Segment Start: Dataset
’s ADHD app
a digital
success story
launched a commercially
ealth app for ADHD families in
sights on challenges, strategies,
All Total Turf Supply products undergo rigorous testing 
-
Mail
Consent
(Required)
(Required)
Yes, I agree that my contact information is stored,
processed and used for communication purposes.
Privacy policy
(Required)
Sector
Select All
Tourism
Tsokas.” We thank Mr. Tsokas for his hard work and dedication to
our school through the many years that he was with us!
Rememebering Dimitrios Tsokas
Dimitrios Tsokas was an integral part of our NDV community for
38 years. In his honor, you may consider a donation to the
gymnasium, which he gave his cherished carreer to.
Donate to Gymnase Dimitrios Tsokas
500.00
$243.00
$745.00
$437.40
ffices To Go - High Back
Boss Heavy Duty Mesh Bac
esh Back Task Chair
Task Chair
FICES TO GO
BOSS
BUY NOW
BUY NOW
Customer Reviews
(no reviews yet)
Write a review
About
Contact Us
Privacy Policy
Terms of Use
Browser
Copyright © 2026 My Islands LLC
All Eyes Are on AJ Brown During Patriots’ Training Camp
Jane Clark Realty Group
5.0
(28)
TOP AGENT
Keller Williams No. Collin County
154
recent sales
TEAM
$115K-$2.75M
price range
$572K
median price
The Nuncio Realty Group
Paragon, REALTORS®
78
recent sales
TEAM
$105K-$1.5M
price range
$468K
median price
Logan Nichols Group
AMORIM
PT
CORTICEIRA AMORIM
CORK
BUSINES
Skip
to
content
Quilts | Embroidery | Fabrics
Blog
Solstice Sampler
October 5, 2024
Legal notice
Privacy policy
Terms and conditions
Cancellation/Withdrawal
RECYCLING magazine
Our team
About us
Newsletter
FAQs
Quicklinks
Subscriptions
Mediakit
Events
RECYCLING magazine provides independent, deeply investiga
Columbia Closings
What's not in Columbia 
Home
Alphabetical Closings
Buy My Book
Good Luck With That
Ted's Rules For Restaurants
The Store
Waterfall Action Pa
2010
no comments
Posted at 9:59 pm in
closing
Segment End: Dataset
Copy the rows from the first line through the line that has "Boss Heavy Duty Mesh Bac", switching "Required" to "Optional" and leaving everything else unchanged.

» **Expected output**
’s ADHD app
a digital
success story
launched a commercially
ealth app for ADHD families in
sights on challenges, strategies,
All Total Turf Supply products undergo rigorous testing 
-
Mail
Consent
(Optional)
(Optional)
Yes, I agree that my contact information is stored,
processed and used for communication purposes.
Privacy policy
(Optional)
Sector
Select All
Tourism
Tsokas.” We thank Mr. Tsokas for his hard work and dedication to
our school through the many years that he was with us!
Rememebering Dimitrios Tsokas
Dimitrios Tsokas was an integral part of our NDV community for
38 years. In his honor, you may consider a donation to the
gymnasium, which he gave his cherished carreer to.
Donate to Gymnase Dimitrios Tsokas
500.00
$243.00
$745.00
$437.40
ffices To Go - High Back
Boss Heavy Duty Mesh Bac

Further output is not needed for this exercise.